What’s my investment philosophy?


Am I trying too hard?

I used to try too hard. Now I just take what the markets give me.

Does this person offering advice on TV have the same time horizon as I do?

I rarely listen to advice from talking heads on TV, so their time horizons don’t matter much to me.

Am I anchoring to current or past price points?

This is another question mainly for active investors. No, I don’t anchor to past price points.

Are this portfolio manager’s past results too good to be true?

I don’t invest with active portfolio managers, so their past results aren’t relevant to me.

Am I allowing my confirmation bias to cloud my judgement?

I managed to break out of my confirmation biases when I made the decision to abandon active stock picking. I’m sure I suffer from confirmation biases in some parts of my life, but it isn’t relevant to indexing.

Am I the sucker here?

Seems unlikely. I suppose some new government could simply confiscate or tax away my savings. Or maybe all index funds could be forced to include “investments” in some form of public spending.

Am I chasing past performance?

In a sense. I base my return expectations on roughly the past century of real stock returns less some margin for safety. But I don’t chase recent past outperformance.

Am I imagining that past market scenarios were easier than they really were at the time?

I know that we are all prone to 20/20 hindsight. However, this isn’t relevant to buy-and-hold index investors.

Is this data important or just interesting?

I can only assume that this question is relevant to those looking for an edge over the markets. I’m not seeking such an edge other than accepting short-term volatility in exchange for higher expected returns.

Am I working with a marketing firm or an investment firm?

I own Vanguard ETFs. Vanguard is definitely an investment firm.

How did I react during past periods of market turmoil?

I slept fine and didn’t sell during the tech crash and then again during the 2008-2009 financial crisis.
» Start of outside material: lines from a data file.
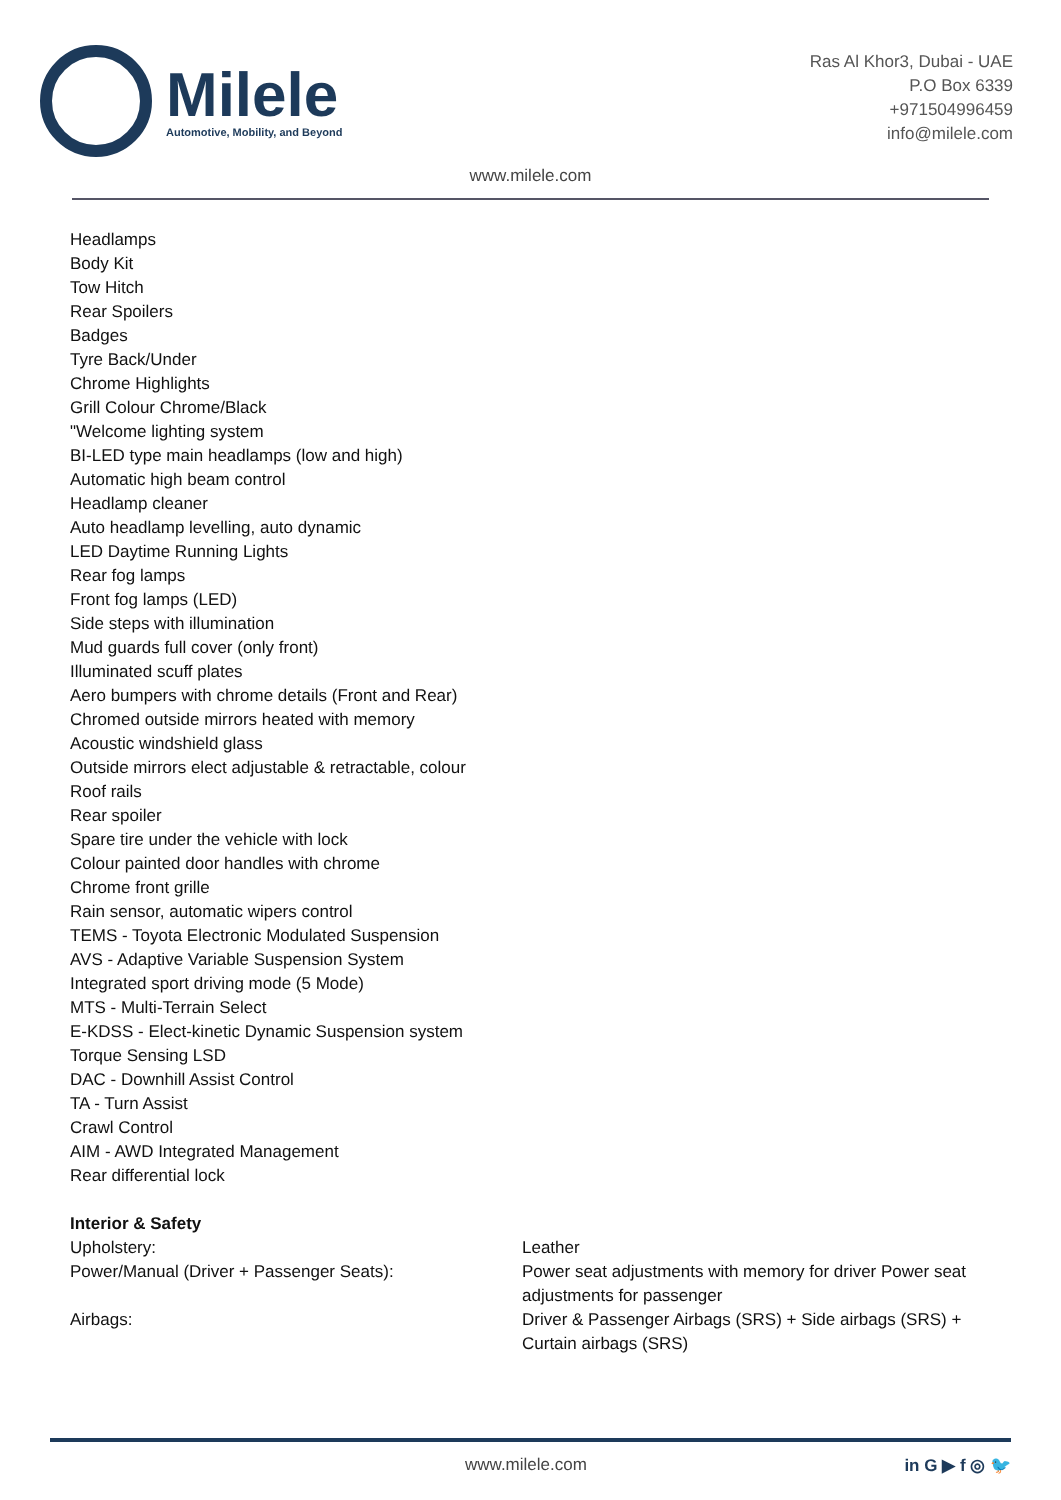Milele
Automotive, Mobility, and Beyond
Ras Al Khor3, Dubai - UAE
P.O Box 6339
+971504996459
info@milele.com
www.milele.com
Headlamps
Body Kit
Tow Hitch
Rear Spoilers
Badges
Tyre Back/Under
Chrome Highlights
Grill Colour Chrome/Black
"Welcome lighting system
BI-LED type main headlamps (low and high)
Automatic high beam control
Headlamp cleaner
Auto headlamp levelling, auto dynamic
LED Daytime Running Lights
Rear fog lamps
Front fog lamps (LED)
Side steps with illumination
Mud guards full cover (only front)
Illuminated scuff plates
Aero bumpers with chrome details (Front and Rear)
Chromed outside mirrors heated with memory
Acoustic windshield glass
Outside mirrors elect adjustable & retractable, colour
Roof rails
Rear spoiler
Spare tire under the vehicle with lock
Colour painted door handles with chrome
Chrome front grille
Rain sensor, automatic wipers control
TEMS - Toyota Electronic Modulated Suspension
AVS - Adaptive Variable Suspension System
Integrated sport driving mode (5 Mode)
MTS - Multi-Terrain Select
E-KDSS - Elect-kinetic Dynamic Suspension system
Torque Sensing LSD
DAC - Downhill Assist Control
TA - Turn Assist
Crawl Control
AIM - AWD Integrated Management
Rear differential lock
Interior & Safety
| Upholstery: | Leather |
| Power/Manual (Driver + Passenger Seats): | Power seat adjustments with memory for driver Power seat adjustments for passenger |
| Airbags: | Driver & Passenger Airbags (SRS) + Side airbags (SRS) + Curtain airbags (SRS) |
www.milele.com in G ▶ f ◎ 🐦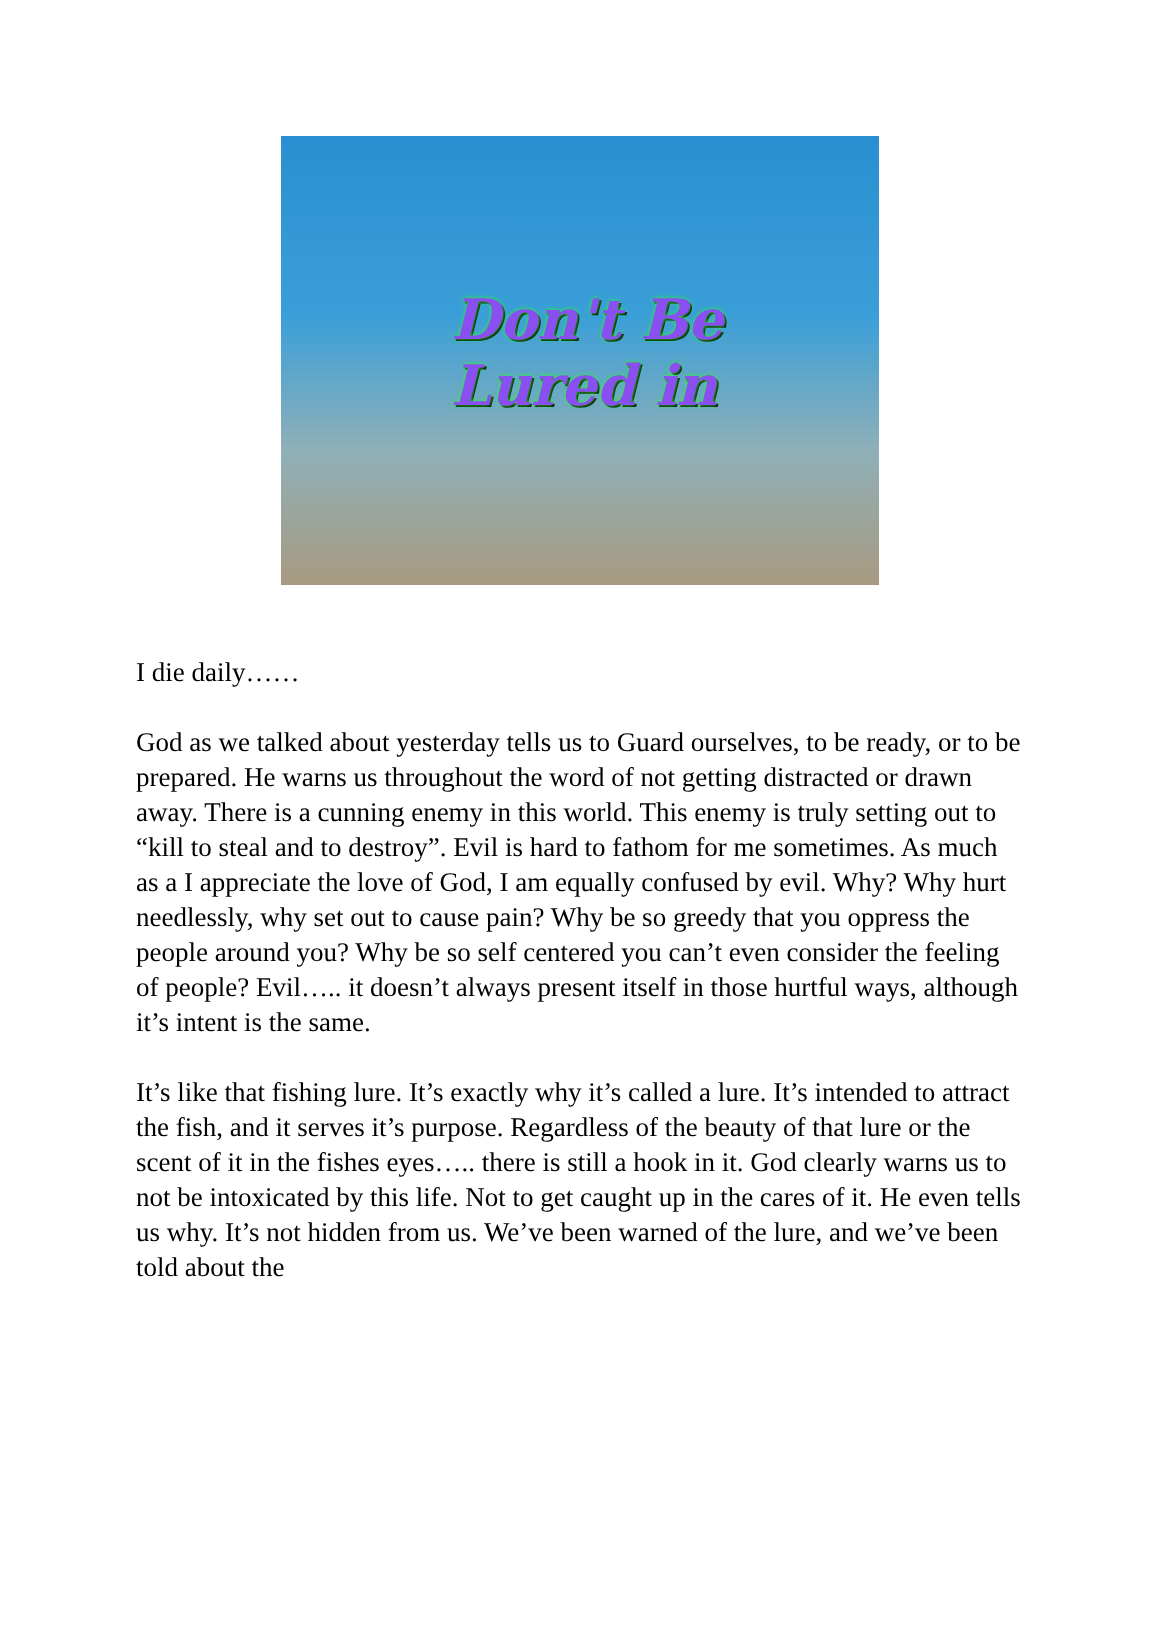Don't Be
Lured in
I die daily……
God as we talked about yesterday tells us to Guard ourselves, to be ready, or to be prepared. He warns us throughout the word of not getting distracted or drawn away. There is a cunning enemy in this world. This enemy is truly setting out to “kill to steal and to destroy”. Evil is hard to fathom for me sometimes. As much as a I appreciate the love of God, I am equally confused by evil. Why? Why hurt needlessly, why set out to cause pain? Why be so greedy that you oppress the people around you? Why be so self centered you can’t even consider the feeling of people? Evil….. it doesn’t always present itself in those hurtful ways, although it’s intent is the same.
It’s like that fishing lure. It’s exactly why it’s called a lure. It’s intended to attract the fish, and it serves it’s purpose. Regardless of the beauty of that lure or the scent of it in the fishes eyes….. there is still a hook in it. God clearly warns us to not be intoxicated by this life. Not to get caught up in the cares of it. He even tells us why. It’s not hidden from us. We’ve been warned of the lure, and we’ve been told about the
Do I really understand my appetite for risk?

My biggest test was the 2008-2009 financial crisis, and I didn’t have any trouble.

Am I practicing first or second level thinking?

I strive to use second-level thinking for most things in my life, but it isn’t necessary for index investing as long as I don’t stray toward making some active bets.

Does this person have my best interests in mind?

I assume most people don’t have my best interests in mind.

Can I stick with my process when things don’t go as planned in the future?

My plan allows for significant volatility of year-to-year returns. So, it would be difficult for things to work out differently from my plan. However, I believe I can stick to my process.

Am I anchoring to a bad investment or staying disciplined to a good process?

This is another question more relevant to active investors. Anchoring doesn’t seem to be a problem for index investing.

One thing that should have been clear reading through all these questions and answers is that index investing is a lot simpler than trying to beat the market in one way or another.